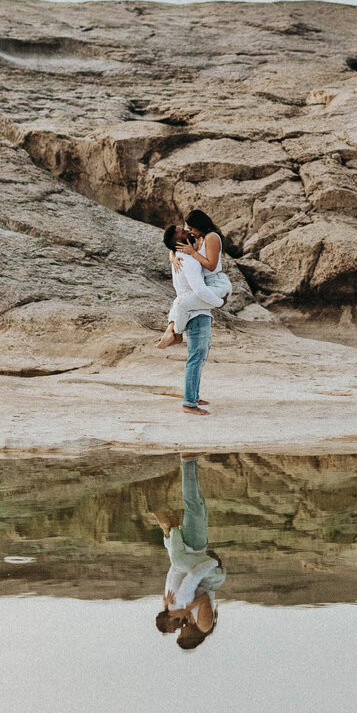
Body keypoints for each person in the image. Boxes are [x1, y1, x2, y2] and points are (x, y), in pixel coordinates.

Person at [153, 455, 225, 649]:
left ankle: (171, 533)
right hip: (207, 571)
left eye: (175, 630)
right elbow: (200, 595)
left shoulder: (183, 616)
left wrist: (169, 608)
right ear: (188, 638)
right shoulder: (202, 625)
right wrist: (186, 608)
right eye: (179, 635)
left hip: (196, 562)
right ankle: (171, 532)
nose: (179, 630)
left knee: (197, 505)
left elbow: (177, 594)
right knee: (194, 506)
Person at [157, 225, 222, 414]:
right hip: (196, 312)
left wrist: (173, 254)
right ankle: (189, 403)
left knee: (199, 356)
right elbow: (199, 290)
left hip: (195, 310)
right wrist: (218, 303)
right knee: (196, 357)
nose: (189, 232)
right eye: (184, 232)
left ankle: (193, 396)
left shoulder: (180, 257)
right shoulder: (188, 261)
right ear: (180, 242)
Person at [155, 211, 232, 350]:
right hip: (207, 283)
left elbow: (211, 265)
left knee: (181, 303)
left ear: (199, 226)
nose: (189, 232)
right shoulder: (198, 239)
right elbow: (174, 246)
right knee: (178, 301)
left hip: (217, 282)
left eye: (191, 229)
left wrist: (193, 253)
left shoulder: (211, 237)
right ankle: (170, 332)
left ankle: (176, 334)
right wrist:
☆ ☆ ☆ ☆
» What the task requires
Repeat the data above exactly, leaving out any pictures it holds.

» Exercise output
Body keypoints for each person in the image. Boxes are [x1, y1, x2, y2] and points are (x, y), in pixel coordinates.

Person at [153, 455, 225, 649]:
left ankle: (171, 533)
right hip: (207, 571)
left eye: (175, 630)
right elbow: (200, 595)
left shoulder: (183, 616)
left wrist: (169, 608)
right ear: (188, 638)
right shoulder: (202, 625)
right wrist: (186, 608)
right eye: (179, 635)
left hip: (196, 562)
right ankle: (171, 532)
nose: (179, 630)
left knee: (197, 505)
left elbow: (177, 594)
right knee: (194, 506)
Person at [157, 225, 222, 414]:
right hip: (196, 312)
left wrist: (173, 254)
right ankle: (189, 403)
left knee: (199, 356)
right elbow: (199, 290)
left hip: (195, 310)
right wrist: (218, 303)
right knee: (196, 357)
nose: (189, 232)
right eye: (184, 232)
left ankle: (193, 396)
left shoulder: (180, 257)
right shoulder: (188, 261)
right ear: (180, 242)
Person at [155, 211, 232, 350]:
right hip: (207, 283)
left elbow: (211, 265)
left knee: (181, 303)
left ear: (199, 226)
nose: (189, 232)
right shoulder: (198, 239)
right elbow: (174, 246)
right knee: (178, 301)
left hip: (217, 282)
left eye: (191, 229)
left wrist: (193, 253)
left shoulder: (211, 237)
right ankle: (170, 332)
left ankle: (176, 334)
right wrist:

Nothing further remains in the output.